Città del Vaticano , venerdì, 6. maggio, 2016 13:25 (ACI Stampa).
Non muri, ma ponti: è questo l’appello di Papa Francesco all’Europa, lanciato nel discorso di accettazione del Premio Carlo Magno. Il Papa chiede all’Europa di lanciare un “nuovo umanesimo”, basato su tre concetti chiave: l’Europa deve avere capace di integrare, di dialogare e di generare. Solo così potrà tornare ai suoi valori originari. Con il sogno di "un’Europa delle famiglie, con politiche veramente effettive, incentrate sui volti più che sui numeri, sulle nascite dei figli più che sull’aumento dei beni".
Nella Sala Regia, di fronte a presidenti del Consiglio e teste coronate, dopo aver ascoltato la laudatio di Martin Schulz, presidente del Parlamento europeo ultimo vincitore del Premio, Papa Francesco riprende i temi dei suoi discorsi alle istituzioni europee del 2014. Anche perché, i discorsi a Strasburgo sono la linea guida delle motivazioni del Premio Carlo Magno, che dal 1950 viene conferito a coloro che hanno promosso in qualche modo l’integrazione europea.

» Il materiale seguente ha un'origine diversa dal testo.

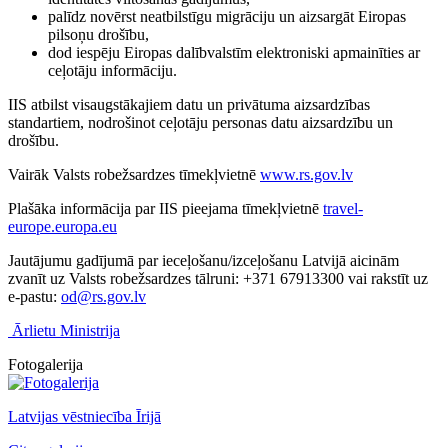
palīdz novērst neatbilstīgu migrāciju un aizsargāt Eiropas
pilsoņu drošību,
dod iespēju Eiropas dalībvalstīm elektroniski apmainīties ar
ceļotāju informāciju.
IIS atbilst visaugstākajiem datu un privātuma aizsardzības
standartiem, nodrošinot ceļotāju personas datu aizsardzību un
drošību.
Vairāk Valsts robežsardzes tīmekļvietnē
www.rs.gov.lv
Plašāka informācija par IIS pieejama tīmekļvietnē
travel-
europe.europa.eu
Jautājumu gadījumā par ieceļošanu/izceļošanu Latvijā aicinām
zvanīt uz Valsts robežsardzes tālruni: +371 67913300 vai rakstīt uz
e-pastu:
od@rs.gov.lv
Ārlietu Ministrija
Fotogalerija
Latvijas vēstniecība Īrijā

Cosa ha portato al conferimento del Premio a Papa Francesco? Le considerazioni che vengono fuori dai discorsi sono amare. Marcel Philipp, sindaco di Aachen (città sede del Premio) parla di una “allarmante erosione delle fondazioni morali e culturali dell’Europa”, e di un “consumismo della benestante Europa che è vergognoso, se non distruttivo”. Martin Schulz sottolinea a chiare lettere che “l’Europa sta vivendo una crisi di solidarietà. I nostri valori condivisi sono sotto attacco”. Jean Claude Juncker, presidente della Commissione Europea, afferma che “il progetto europeo non cesserà mai di essere rilevante” e invita a “riprendere il coraggio dei nostri predecessori di affrontare le difficoltà per superarle e indirizzare la storia, piuttosto che essere indirizzati dalla storia”. E Donald Tusk, presidente del Consiglio Europeo, sottolinea che “siamo stati e saremo europei. (…) In un certo senso, l’Europa è un articolo di fede”.
Per parte sua, Papa Francesco plaude “la creatività, l’ingegno, la capacità di rialzarsi e di uscire dai propri limiti”, tipici di una Europa che si è saputa ricostruire dopo la guerra, creando una “famiglia di popoli” che è “lodevolmente diventata nel frattempo più ampia”.
Il Papa riprende il concetto di Europa “nonna”, usato da lui perché notava crescere “l’impressione di una Europa stanca e invecchiata, non fertile e vitale dove i grandi ideali che hanno ispirato l’Europa sembrano aver perso attrattiva”, tanto che l’Europa era “tentata di voler assicurare e dominare spazi più che generare processi di inclusione e trasformazione”.